_Recorded information_
┌──
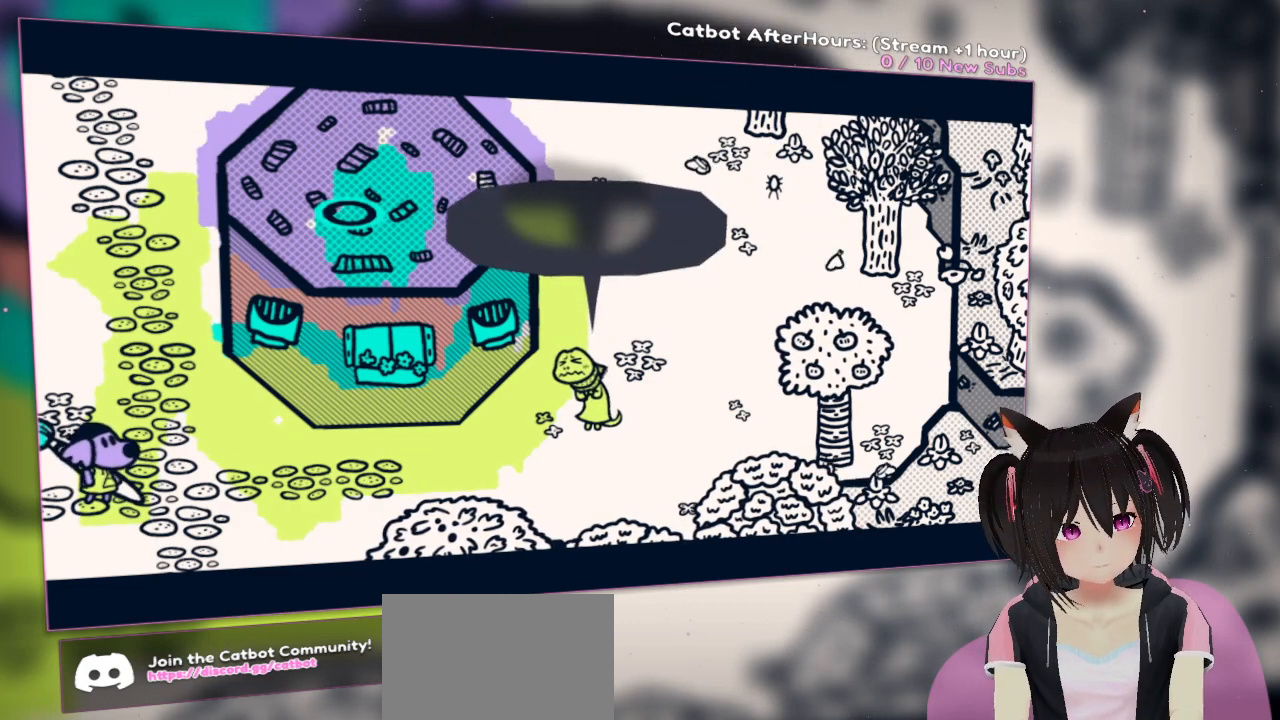
{"dt_ms": 500, "buttons": [], "left_stick": "center", "right_stick": "center", "events": []}
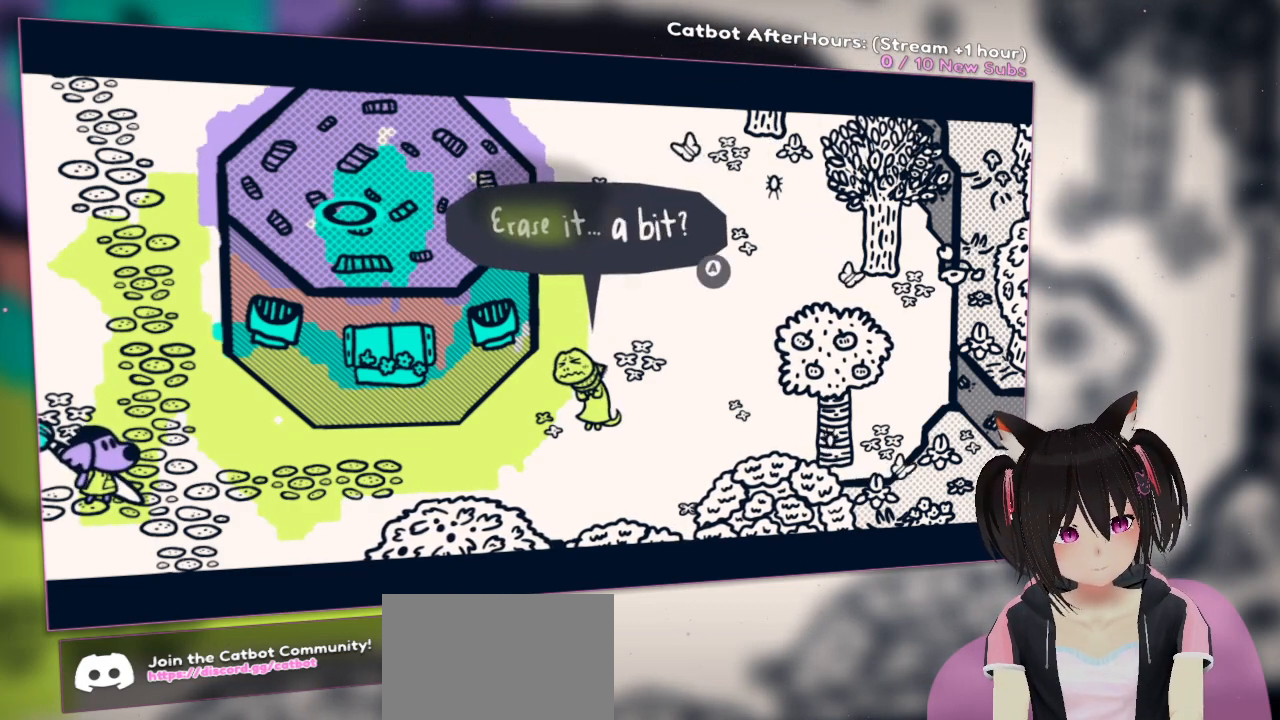
{"dt_ms": 500, "buttons": [], "left_stick": "center", "right_stick": "center", "events": []}
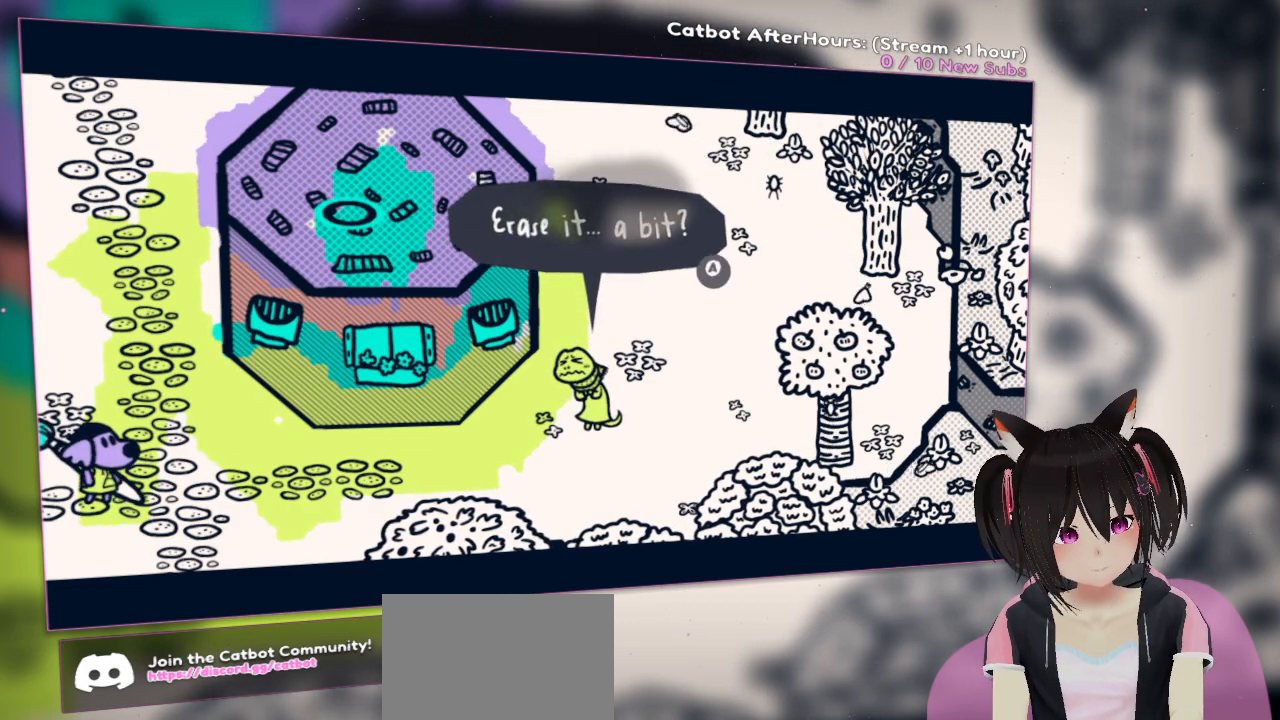
{"dt_ms": 500, "buttons": [], "left_stick": "center", "right_stick": "center", "events": []}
└──
Return the data above in its exact wording, with none of the pictures.

{"dt_ms": 500, "buttons": [], "left_stick": "center", "right_stick": "center", "events": []}
{"dt_ms": 500, "buttons": [], "left_stick": "center", "right_stick": "center", "events": []}
{"dt_ms": 500, "buttons": [], "left_stick": "center", "right_stick": "center", "events": []}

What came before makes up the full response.